Going into the seminar series, we had all read the original Simulators post by janus. We recommend reading the post in the original but provide a condensed summary as a refresher below.

A fruitful way to think about GPT is

  • GPT is a simulator (i.e. a model trained with predictive loss on a self-supervised dataset)[1]

  • The entities simulated by GPT are simulacra (agentic or non-agentic; different objective than the simulator)

The simulator terminology has appropriate connotations

  • GPT is not (per se) an oracle, genie, agentic, …

  • all GPT “cares about” is simulating/​modeling the training distribution

    • log-loss is a proper scoring rule[2]

Solving alignment with simulators

While much of this sequence will focus on the details and consequences of simulator theory, we want to clearly state at the outset that we do this work with the goal of contributing to a solution to the alignment problem. In this section, we briefly outline how we might expect simulator theory to concretely contribute to such a solution.

One slightly[3] naive approach to solving the alignment is to use a strong, GPT-like model as a simulator, prompt it with “the solution to the alignment problem is”, to cross your fingers and hit enter. The list of ways in which this approach fails is hard to exhaust and includes the model’s tendency to hallucinate, the generally weak reasoning ability, as well as more fundamental issues with steering simulations. Strategies to mitigate some of these problems have been proposed, but (in line with our shared assumptions listed above), we believe that a foundational understanding of simulators is necessary in order to enable/​ensure positive outcomes.

Conditional on having a foundational understanding of simulators (supported by theorems and empirical results), we hope to be able to construct a simulation (or a set of simulations) that reliably produces useful alignment research. On a high level, it seems wise to optimize for augmenting human cognition rather than outsourcing cognitive labor or producing good-looking outputs (here, here).

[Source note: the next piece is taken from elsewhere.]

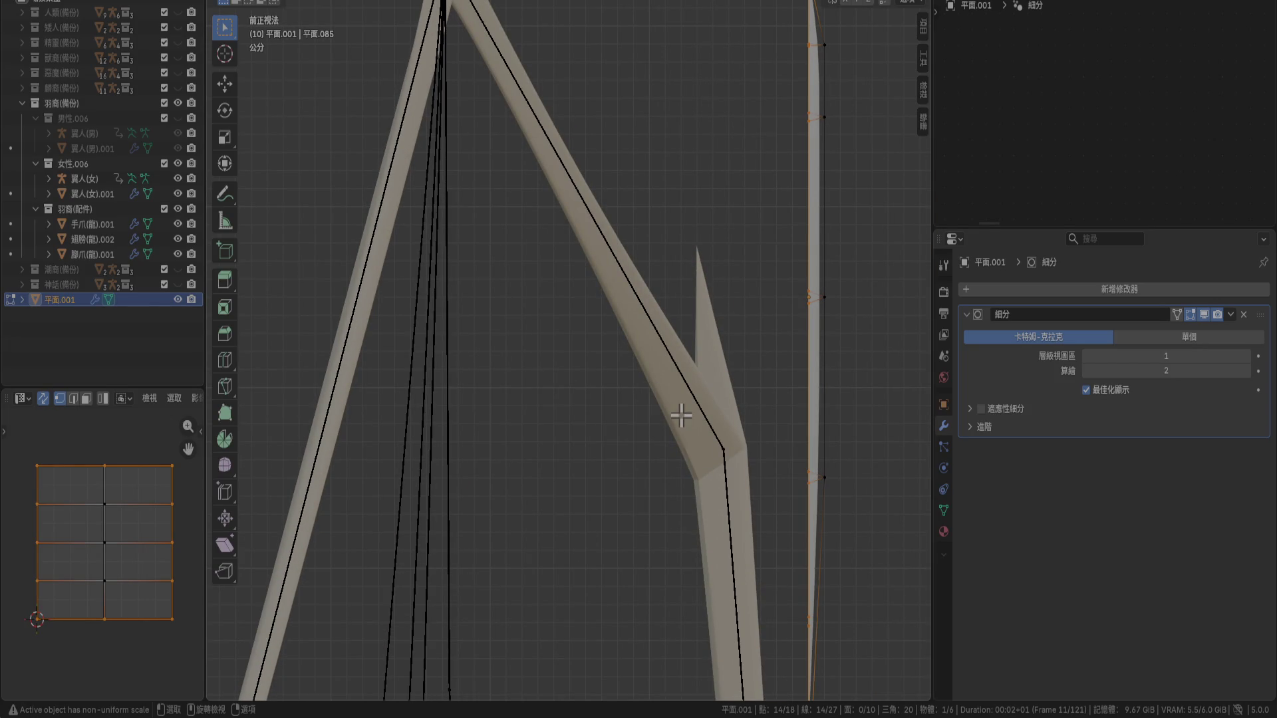
scroll(669, 420, down, 3)
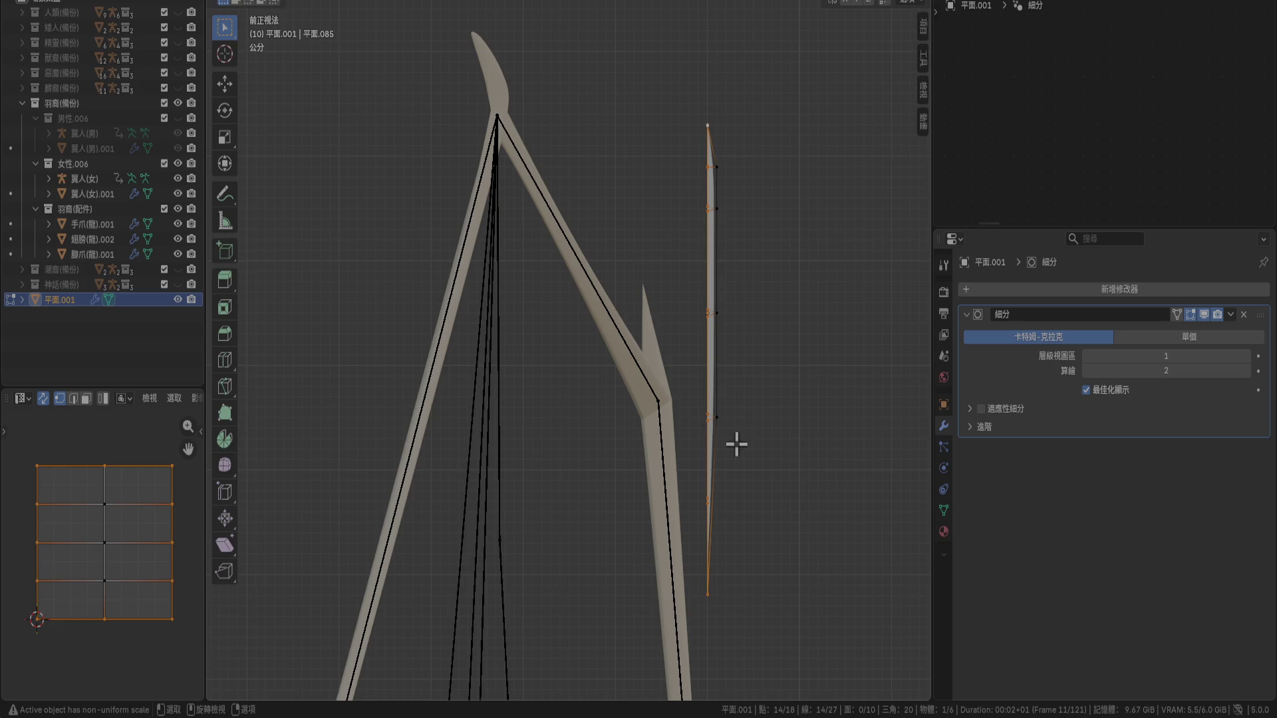
Cancel a further rescale of the outline, keeping the original 18-vertex shape
key(s)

We acknowledge the worries of some that constructing a simulator that reliably produces useful alignment research is an alignment-complete problem. However, we believe that the simulator framework provides a few key advantages that are afforded by the “non-agency” of simulators:

  • simulators are not as exposed to goodharting since they are not optimizing for an objective (other than predicting the data distribution)

  • simulators (in particular, the simulacra they simulate) are not optimizing for survival by default and thus do not present the same degree of worry about treacherous turns

  • simulators can be configured to simulate many simulacra in tandem and can thus produce a variety of perspectives on a given problem

We hope to substantiate these claims with more rigor over the course of this sequence (or to at least point in the direction in which other alignment researchers might fruitfully work).

  1. ^

    While a base GPT model trained with the predictive loss approximates a simulator, this property can get lost with further training. When talking about simulators, we tend to think of base GPT without fine-tuning. Understanding how and to which degree the simulator property interacts with fine-tuning is very high on our list of priorities.

  2. ^

    A proper scoring rule is optimized by predicting the “true” probabilities of the distribution which generates observations, and thus incentivizes honest probabilistic guesses. Log-loss (such as GPT is trained with) is a proper scoring rule.

    This means the model is directly incentivized to match its predictions to the probabilistic transition rule which implicitly governs the training distribution. As a model is made increasingly optimal with respect to this objective, the rollouts that it generates become increasingly statistically indistinguishable from training samples, because they come closer to being described by the same underlying law: closer to a perfect simulation.

  3. ^

    The proposal is “naive” in the sense that it is by far not pessimistic/​prepared enough for the worst-case.